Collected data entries
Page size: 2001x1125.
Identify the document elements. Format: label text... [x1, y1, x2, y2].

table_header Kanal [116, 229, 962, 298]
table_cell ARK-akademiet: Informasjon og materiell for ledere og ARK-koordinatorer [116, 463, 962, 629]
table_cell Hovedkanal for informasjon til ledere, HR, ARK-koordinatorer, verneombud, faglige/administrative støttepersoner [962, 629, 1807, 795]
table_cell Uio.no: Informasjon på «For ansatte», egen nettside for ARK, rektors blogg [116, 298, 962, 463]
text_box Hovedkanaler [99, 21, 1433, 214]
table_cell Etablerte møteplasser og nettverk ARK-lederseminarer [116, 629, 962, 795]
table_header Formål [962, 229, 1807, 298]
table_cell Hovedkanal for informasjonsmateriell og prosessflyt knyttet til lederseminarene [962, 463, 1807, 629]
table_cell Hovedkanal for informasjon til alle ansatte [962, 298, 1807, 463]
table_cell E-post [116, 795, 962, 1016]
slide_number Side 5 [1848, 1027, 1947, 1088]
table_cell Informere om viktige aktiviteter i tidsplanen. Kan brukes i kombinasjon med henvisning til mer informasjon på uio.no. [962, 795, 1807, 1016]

> _Aim of the task_:
Copy out every line of the listing above exactly, without changing anything.

> _Answer to the exercise_:
Page size: 2001x1125.
Identify the document elements. Format: label text... [x1, y1, x2, y2].

table_header Kanal [116, 229, 962, 298]
table_cell ARK-akademiet: Informasjon og materiell for ledere og ARK-koordinatorer [116, 463, 962, 629]
table_cell Hovedkanal for informasjon til ledere, HR, ARK-koordinatorer, verneombud, faglige/administrative støttepersoner [962, 629, 1807, 795]
table_cell Uio.no: Informasjon på «For ansatte», egen nettside for ARK, rektors blogg [116, 298, 962, 463]
text_box Hovedkanaler [99, 21, 1433, 214]
table_cell Etablerte møteplasser og nettverk ARK-lederseminarer [116, 629, 962, 795]
table_header Formål [962, 229, 1807, 298]
table_cell Hovedkanal for informasjonsmateriell og prosessflyt knyttet til lederseminarene [962, 463, 1807, 629]
table_cell Hovedkanal for informasjon til alle ansatte [962, 298, 1807, 463]
table_cell E-post [116, 795, 962, 1016]
slide_number Side 5 [1848, 1027, 1947, 1088]
table_cell Informere om viktige aktiviteter i tidsplanen. Kan brukes i kombinasjon med henvisning til mer informasjon på uio.no. [962, 795, 1807, 1016]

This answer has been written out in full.